Demonstran Antikudeta Militer Myanmar: Kami Siap Berjuang Hingga Akhir
Kudeta militer di Myanmar jadi sorotan dunia
Follow IDN Times untuk mendapatkan informasi terkini. Klik untuk follow WhatsApp Channel & Google News
Jakarta, IDN Times - Para pengunjuk rasa yang menolak kudeta militer Myanmar memberikan hormat tiga jari, sebagai simbol perlawanan yang terinspirasi dari film Hunger Games. Penghormatan serupa juga digunakan demonstran yang menuntut revolusi pemerintahan di Thailand tahun lalu.
Semula, demonstran yang mendukung pemerintahan sipil berencana menggelar aksi di Balai Kota Yangon. Tetapi, mereka mengurungkan rencana tersebut, karena diblokade aparat bersenjata. Mereka dipaksa berpisah menjadi beberapa kelompok di persimpangan pos pemeriksaan.

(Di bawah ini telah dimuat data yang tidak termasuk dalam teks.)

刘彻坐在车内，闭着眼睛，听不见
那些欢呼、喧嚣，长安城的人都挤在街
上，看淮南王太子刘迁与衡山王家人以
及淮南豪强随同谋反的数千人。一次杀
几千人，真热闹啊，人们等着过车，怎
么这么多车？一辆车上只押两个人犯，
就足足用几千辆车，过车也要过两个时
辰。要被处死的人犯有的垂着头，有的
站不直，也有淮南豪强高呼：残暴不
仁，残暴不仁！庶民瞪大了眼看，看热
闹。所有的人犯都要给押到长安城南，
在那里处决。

"Kami telah memutuskan. Kami akan berjuang sampai akhir. Generasi berikutnya hanya bisa memiliki demokrasi jika kami mengakhiri kediktatoran militer ini,” kata Ye Kyaw, mahasiswa berusia 18 tahun, sebagaimana dilaporkan Channel News Asia, Minggu (7/2/2021).

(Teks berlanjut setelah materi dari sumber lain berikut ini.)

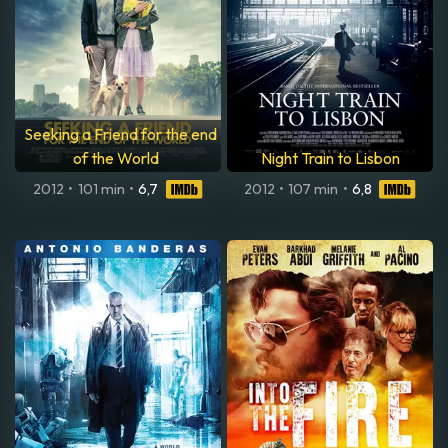
Seeking a Friend for the end
of the World
Night Train to Lisbon
2012
•
101 min
•
6,7
2012
•
107 min
•
6,8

Baca Juga: Militer Myanmar Blokir Internet saat Demo Tolak Kudeta Membesar
1. Militer membatasi akses internet dan media sosial
Selang beberapa hari setelah pemimpin de facto Myanmar Aung San Suu Kyi ditahan, fraksi militer membatasi akses internet untuk meminimalkan kegaduhan masyarakat. Junta militer memutus jaringan telekomunikasi ke Facebook, media sosial yang paling populer dan paling efektif dalam distribusi informasi.
Platform tersebut menjadi tuan rumah forum "Gerakan Pembangkangan Sipil" yang berkembang pesat, dan menginspirasi pegawai negeri, tenaga kesehatan, dan guru untuk menunjukkan kegeramannya terhadap pelengseran kekuasaan secara inkonstitusional.

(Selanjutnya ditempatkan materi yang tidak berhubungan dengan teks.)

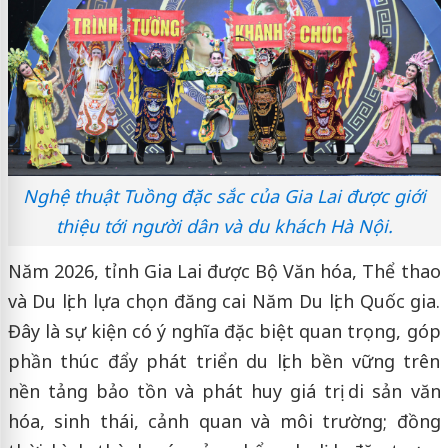
Nghệ thuật Tuồng đặc sắc của Gia Lai được giới
thiệu tới người dân và du khách Hà Nội.
Năm 2026, tỉnh Gia Lai được Bộ Văn hóa, Thể thao
và Du lịch lựa chọn đăng cai Năm Du lịch Quốc gia.
Đây là sự kiện có ý nghĩa đặc biệt quan trọng, góp
phần thúc đẩy phát triển du lịch bền vững trên
nền tảng bảo tồn và phát huy giá trị di sản văn
hóa, sinh thái, cảnh quan và môi trường; đồng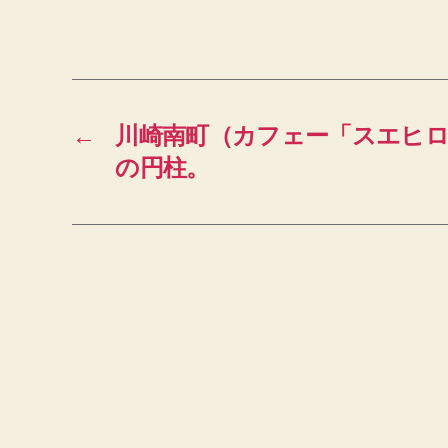
←
川崎南町（カフェー「スエヒロ
の円柱。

Fraksi militer yang dipimpin Panglima Angkatan Darat Jenderal Min Aung Hlaing juga mulai membatasi akses telekomunikasi ke media sosial lain, Twitter.
"Para jenderal sekarang berusaha melumpuhkan gerakan perlawanan warga, dan menjaga dunia luar agar tetap gelap (tidak update informasi tentang Myanmar) dengan memotong hampir semua akses internet,” kata pelapor khusus Perserikatan Bangsa-Bangsa (PBB) untuk hak asasi manusia (HAM) di Myanmar, Tom Andrews.